An Illinois Department of Transportation spokesman told the St. Louis Post-Dispatch that the agency hopes that Amtrak’s Lincoln Service and Texas Eagle will be able to operate at 90 miles per hour by the end of the year between a point south of Springfield and Granite City in the St. Louis metropolitan region.

Until then, though, trains in the corridor are restricted to a top speed of 79 mph.

Guy Tridgell, the IDOT spokesman, said the 90 mph top speed is expected to be implemented over the balance of the route next year.

But IDOT has declined to say when its stated goal of a 110 mph top speed will be achieved.

The agency with the help of federal funding has spent $1.95 billion over the past eight years to rebuild the tracks between Chicago and St. Louis for higher-speed service.

Most of the route is owned by freight operator Union Pacific.

Late last year, IDOT had projected that 90 mph speeds would be into effect during the summer of 2019, but that hasn’t happened.

IDOT has said that a 110 top speed would cut the typical 5½-hour running time between Chicago and St. Louis by 50 minutes.

A top speed of 90 mph speeds would cut it by 15 to 20 minutes.

Officials continue to attribute the delays in implanting higher speeds in the corridor to installation and testing of a new GPS-based positive train control system.
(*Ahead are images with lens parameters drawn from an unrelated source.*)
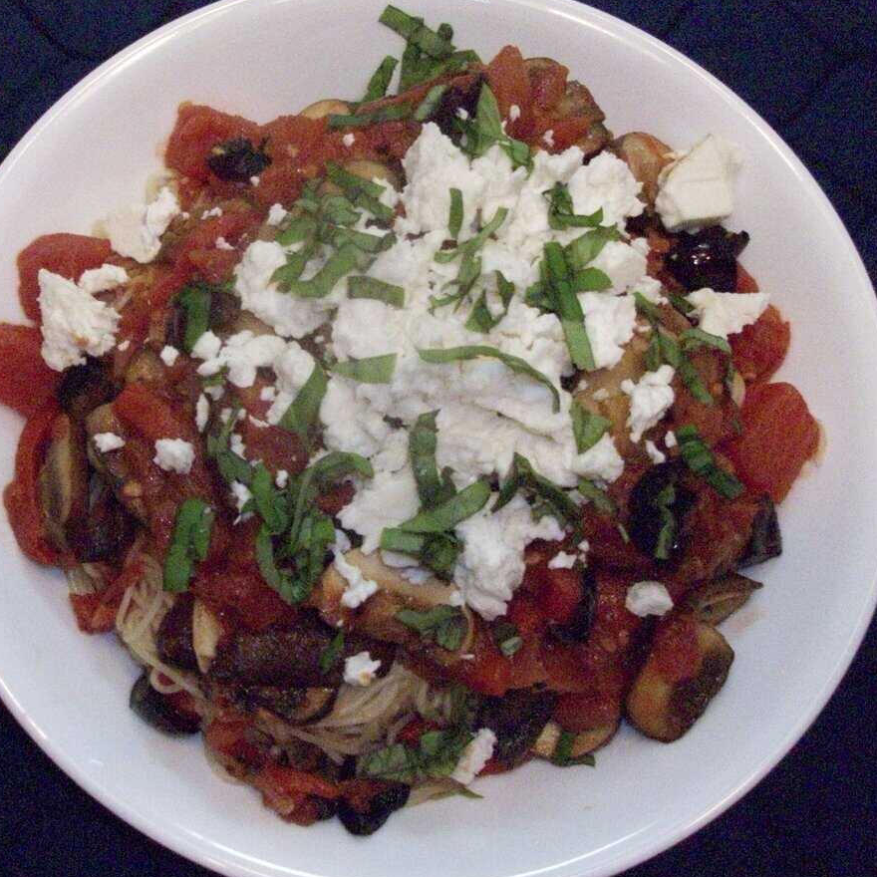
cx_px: 363
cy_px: 438
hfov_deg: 40.8
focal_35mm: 41
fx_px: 1175
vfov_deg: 40.9
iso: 800
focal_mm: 5.7
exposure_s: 1/128
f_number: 2.8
Amtrak spokesman Marc Magliari told the Post-Dispatch that there is no guarantee that the 90 mph speeds will be reached this year.

“We have to test it and the FRA (Federal Railroad Administration) looks at our test data,” he said

Since 2010, IDOT, Amtrak and UP have installed new rails and concrete ties on the route as part of its rebuilding.

Grade crossing protection equipment has been installed to prevent vehicles from going around crossing gates.

Sidewalk gates and fencing discourage pedestrians from crossing tracks while a train is approaching.

Additional passing sidings have been installed and some double-track segments have been lengthened.

Even when faster speeds are authorized by federal regulators, northbound trains in the corridor will still endure a segment of 30-mph running near Granite City that lacks signals for 79-mph operation.